The units of $p_{\text{HC}},$ the unitary permeability of hemichannels to ATP, are µm³·s⁻¹ and the ATP concentration difference from the inside to the outside of the cell, $\mathrm{\Delta }c,$ is in the millimolar range.

Assuming that the ATP released by a given cell binds the extracellular domain of P2Y receptors only within a thin “effective volume” $V_{\text{eff}}$ above the surface of the cell, we set

$$dm/dt=v_{\text{HC}}{V}_{\text{eff}}.$$ [S32]

Combining the above equations and solving for $N_{\text{HC}}$ yields

$$N_{\text{HC}}=\frac{v_{\text{HC}}\hspace{0.17em}{V}_{\text{eff}}}{p_{\text{HC}}\hspace{0.17em}\mathrm{\Delta }c}.$$ [S33]

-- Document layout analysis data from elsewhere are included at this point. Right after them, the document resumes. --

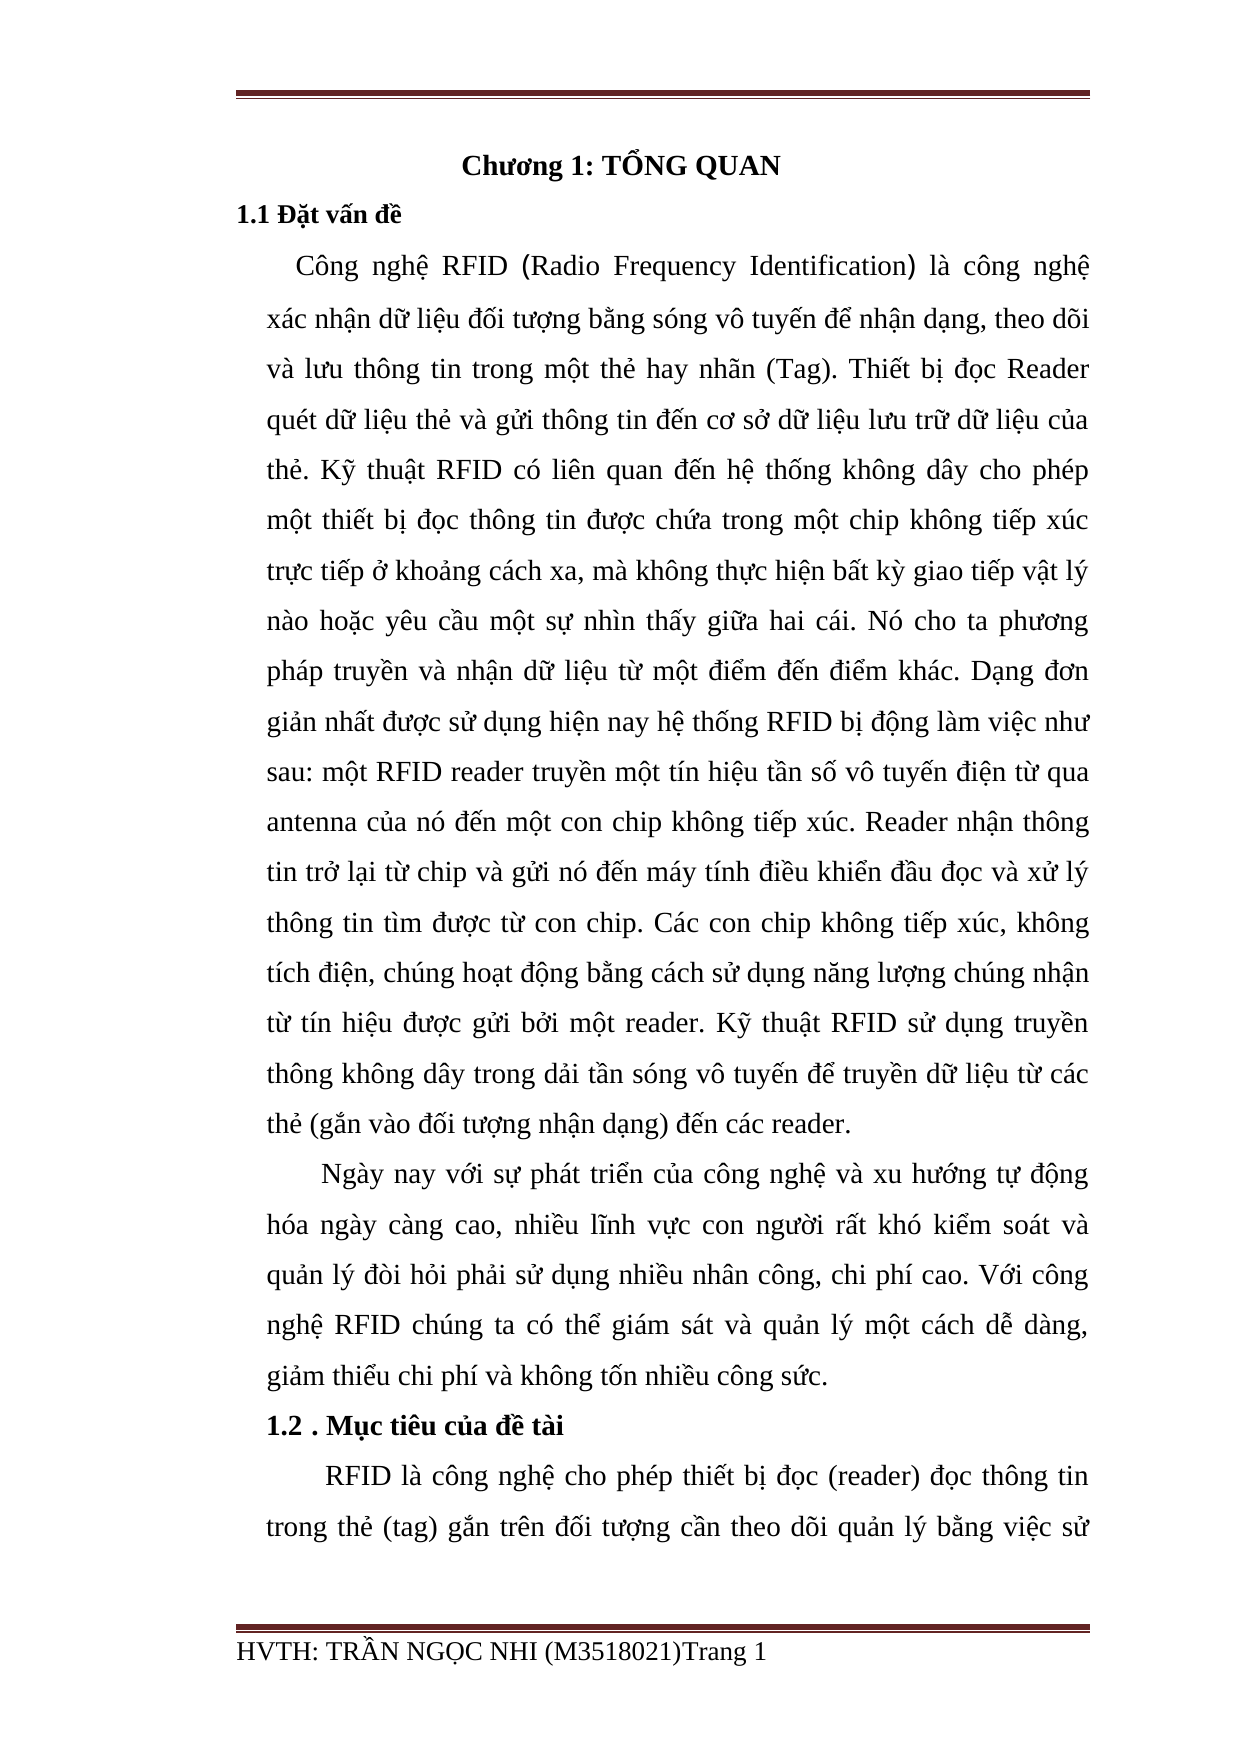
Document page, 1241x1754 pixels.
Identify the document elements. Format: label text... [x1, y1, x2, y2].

text 1.1 Đặt vấn đề [236, 198, 1090, 229]
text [266, 1458, 1090, 1542]
list . Mục tiêu của đề tài [266, 1408, 1090, 1442]
text Chương 1: TỔNG QUAN [386, 148, 1090, 181]
text Công nghệ RFID (Radio Frequency Identification) là công nghệ xác nhận dữ liệu đối tượng bằng sóng vô tuyến để nhận dạng, theo dõi và lưu thông tin trong một thẻ hay nhãn (Tag). Thiết bị đọc Reader quét dữ liệu thẻ và gửi thông tin đến cơ sở dữ liệu lưu trữ dữ liệu của thẻ. Kỹ thuật RFID có liên quan đến hệ thống không dây cho phép một thiết bị đọc thông tin được chứa trong một chip không tiếp xúc trực tiếp ở khoảng cách xa, mà không thực hiện bất kỳ giao tiếp vật lý nào hoặc yêu cầu một sự nhìn thấy giữa hai cái. Nó cho ta phương pháp truyền và nhận dữ liệu từ một điểm đến điểm khác. Dạng đơn giản nhất được sử dụng hiện nay hệ thống RFID bị động làm việc như sau: một RFID reader truyền một tín hiệu tần số vô tuyến điện từ qua antenna của nó đến một con chip không tiếp xúc. Reader nhận thông tin trở lại từ chip và gửi nó đến máy tính điều khiển đầu đọc và xử lý thông tin tìm được từ con chip. Các con chip không tiếp xúc, không tích điện, chúng hoạt động bằng cách sử dụng năng lượng chúng nhận từ tín hiệu được gửi bởi một reader. Kỹ thuật RFID sử dụng truyền thông không dây trong dải tần sóng vô tuyến để truyền dữ liệu từ các thẻ (gắn vào đối tượng nhận dạng) đến các reader. [266, 245, 1090, 1140]
text Ngày nay với sự phát triển của công nghệ và xu hướng tự động hóa ngày càng cao, nhiều lĩnh vực con người rất khó kiểm soát và quản lý đòi hỏi phải sử dụng nhiều nhân công, chi phí cao. Với công nghệ RFID chúng ta có thể giám sát và quản lý một cách dễ dàng, giảm thiểu chi phí và không tốn nhiều công sức. [266, 1156, 1090, 1391]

To derive numerical values for $N_{\text{HC}}$ from Eq. S33, we need to assign numerical values to each parameter on the right-hand side. We formulated the following hypotheses: (i) Acceptable $v_{\text{HC}}$ values are those that generate model wave speeds in the range 13–17 μm/s determined experimentally, i.e., 300 μM·s⁻¹ $\le v_{\text{HC}}\le$ 2,000 μM·s⁻¹; (ii) $\mathrm{\Delta }c$ = 1,000 μM (order of magnitude);(iii) $p_{\text{HC}}$ is similar to the unitary permeability $p_u$ to IP₃ of the full gap junction channel (72 × 10⁻³ µm³·s⁻¹; ref. 44); and (iv) $V_{\text{eff}}$ is given by the area of the cell exposed to endolymph (∼200 μm²) times an effective height of 10 nm (0.01 μm) above it (order of magnitude).

If these hypotheses are correct, then $N_{\text{HC}}$ is between 8 ($v_{\text{HC}}$ = 300 μM·s⁻¹) and 55 ($v_{\text{HC}}$ = 2,000 μM·s⁻¹). Given the uncertainty that affects most parameters in Eq. S33, a more relaxed estimate is probably 10 $\le N_{\text{HC}}\le$ 100.